Prolonged intracerebral convection-enhanced delivery of topotecan with a subcutaneously implantable infusion pump

Abstract

Intracerebral convection-enhanced delivery (CED) of chemotherapeutic agents currently requires an externalized catheter and infusion system, which limits its duration because of the need for hospitalization and the risk of infection. To evaluate the feasibility of prolonged topotecan administration by CED in a large animal brain with the use of a subcutaneous implantable pump. Medtronic Synchromed-II pumps were implanted subcutaneously for intracerebral CED in pigs. Gadodiamide (28.7 mg/mL), with or without topotecan (136 μM), was infused at 0.7 mL/24 h for 3 or 10 days. Pigs underwent magnetic resonance imaging before and at 6 times points after surgery. Enhancement and FLAIR+ volumes were calculated in a semi-automated fashion. Magnetic resonance spectroscopy-based topotecan signature was also investigated. Brain histology was analyzed by hematoxylin and eosin staining and with immunoperoxidase for a microglial antigen. CED of topotecan/gadolinium was well tolerated in all cases (n = 6). Maximum enhancement volume was reached at day 3 and remained stable if CED was continued for 10 days, but it decreased if CED was stopped at day 3. Magnetic resonance spectroscopy revealed a decrease in parenchymal metabolites in the presence of topotecan. Similarly, the combination of topotecan and gadolinium infusion led to a FLAIR+ volume that tended to be larger than that seen after the infusion of gadolinium alone. Histological analysis of the brains showed an area of macrophage infiltrate in the ipsilateral white matter upon infusion with topotecan/gadolinium. Intracerebral topotecan CED is well tolerated in a large animal brain for up to 10 days.
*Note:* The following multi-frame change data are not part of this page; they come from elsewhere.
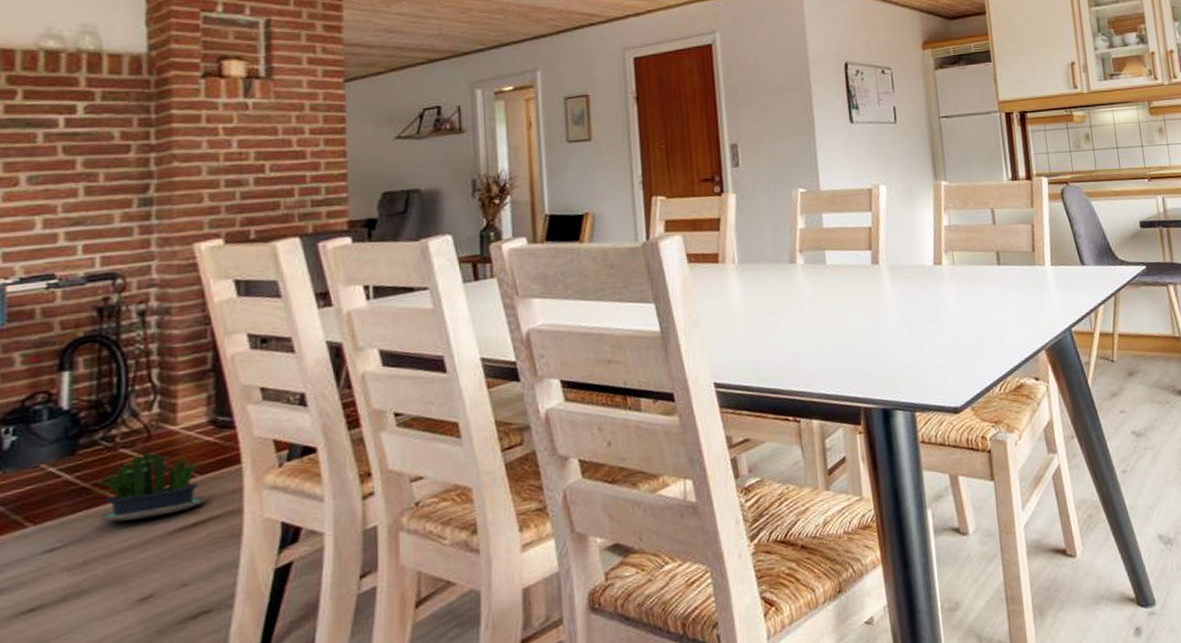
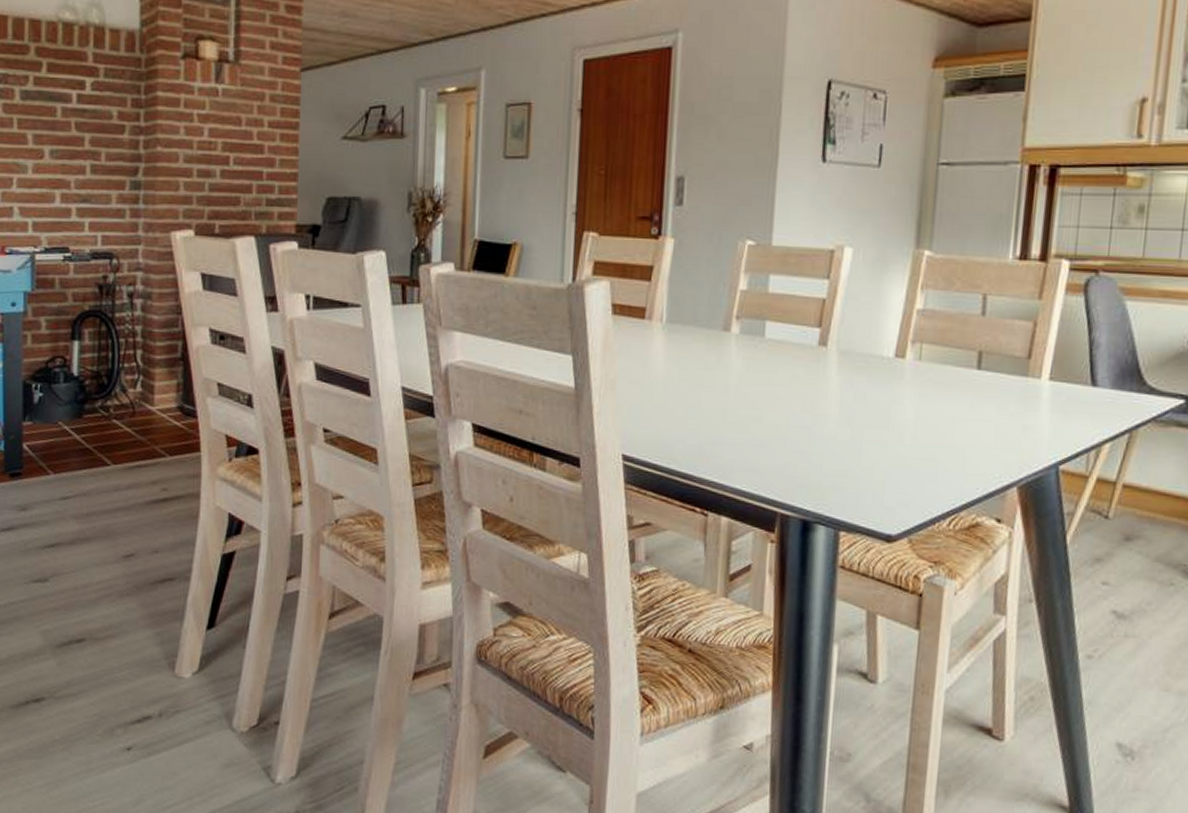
potted plant: present [94,452,207,522] -> none [95,426,174,486]

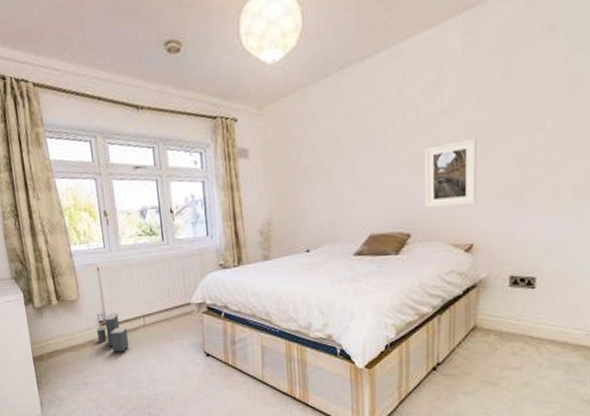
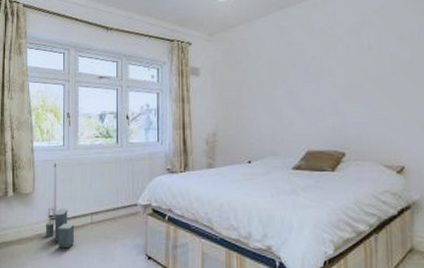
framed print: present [425,138,477,208] -> none [356,71,406,130]

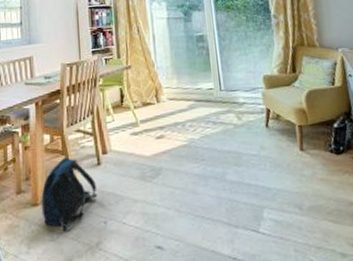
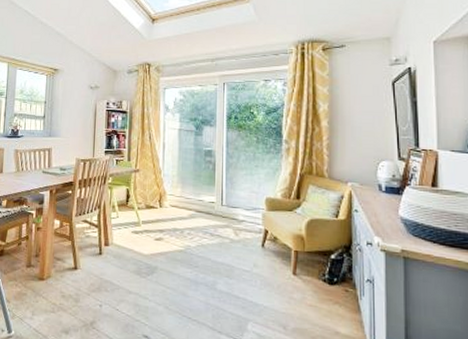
backpack: present [41,157,98,232] -> none [46,242,97,307]

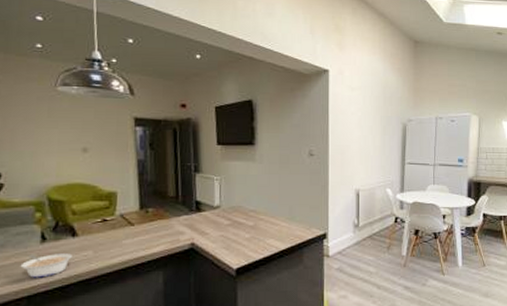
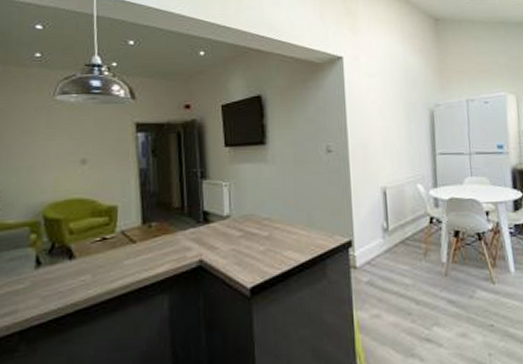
legume: present [20,253,72,278] -> none [13,279,69,310]

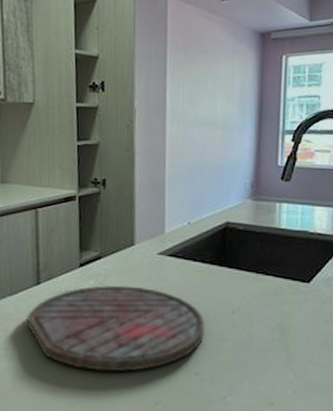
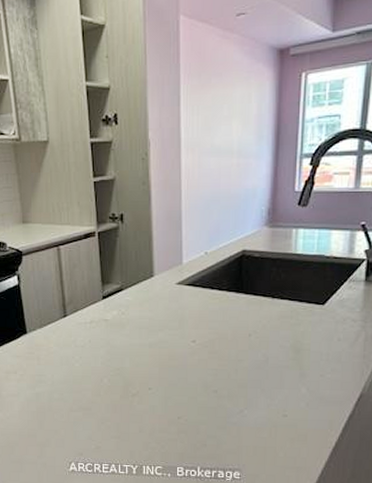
cutting board: present [27,285,205,372] -> none [57,315,223,392]

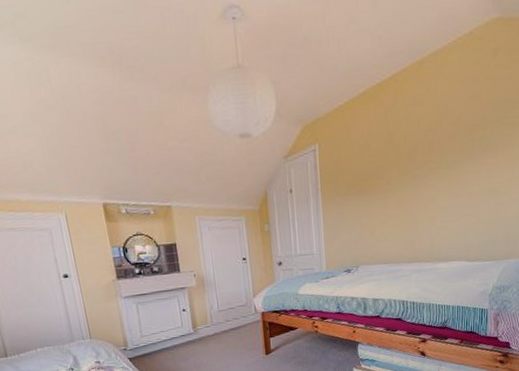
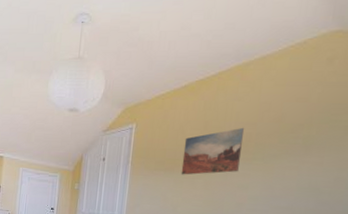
wall art: none [371,134,427,196] -> present [181,127,245,175]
Intracerebral long-term CED can be achieved with a subcutaneously implanted pump and provides a stable volume of distribution. This work constitutes a proof of principle for the safety and feasibility for prolonged CED, providing a means of continuous local drug delivery that is accessible to the practicing neuro-oncologist.

Fig. 1.

Bioactivity of topotecan maintained at 37°C by 3-(4,5-dimethylthiazol-2-yl)-2,5-diphenyltetrazolium bromide assay on U87 cells on days 0, 6, and 10. No decrease in antiproliferative activity is seen with prolonged exposure to physiologic temperature.

Fig. 2.

Relative volume changes in 10-day versus 3-day infusions of topotecan-gadolinium. In both time periods of infusion, the maximum relative volume was reached 2–3 days after infusion. A trend toward a decrease in enhancing volume is seen when the infusion is discontinued at day 3, although statistical significance was not achieved.

Fig. 3.

FLAIR+ volume differences between topotecan-gadolinium versus gadolinium-infused animals for 10 days. A trend toward larger FLAIR+ volume is seen in animals with topotecan present in the infusate.

Fig. 4.

Magnetic resonance spectroscopy in the presence of topotecan. SV 1H magnetic resonance spectroscopy of ∼1 cm³ on the side ipsilateral to the infusion catheter (right) or contralateral hemisphere (left). During 2-day period of gadolinium infusion, there was no difference in the metabolite spectra between the contralateral (A) and ipsilateral sides of infusion (B). In contrast, during a 2-day period of infusion of topotecan-gadolinium (t/g) mixture, N-acetylaspartate (NAA), creatine (Cr), and choline (Cho) declined ipsilateral (D) but remained unaffected contralateral to the infusion catheter (C).

Fig. 5.

Histological sections after 10 days of topotecan-gadolinium or gadolinium alone at catheter site (*) and distant white matter. (A) Hematoxylin and eosin staining and (B) immunohistochemistry for Iba1.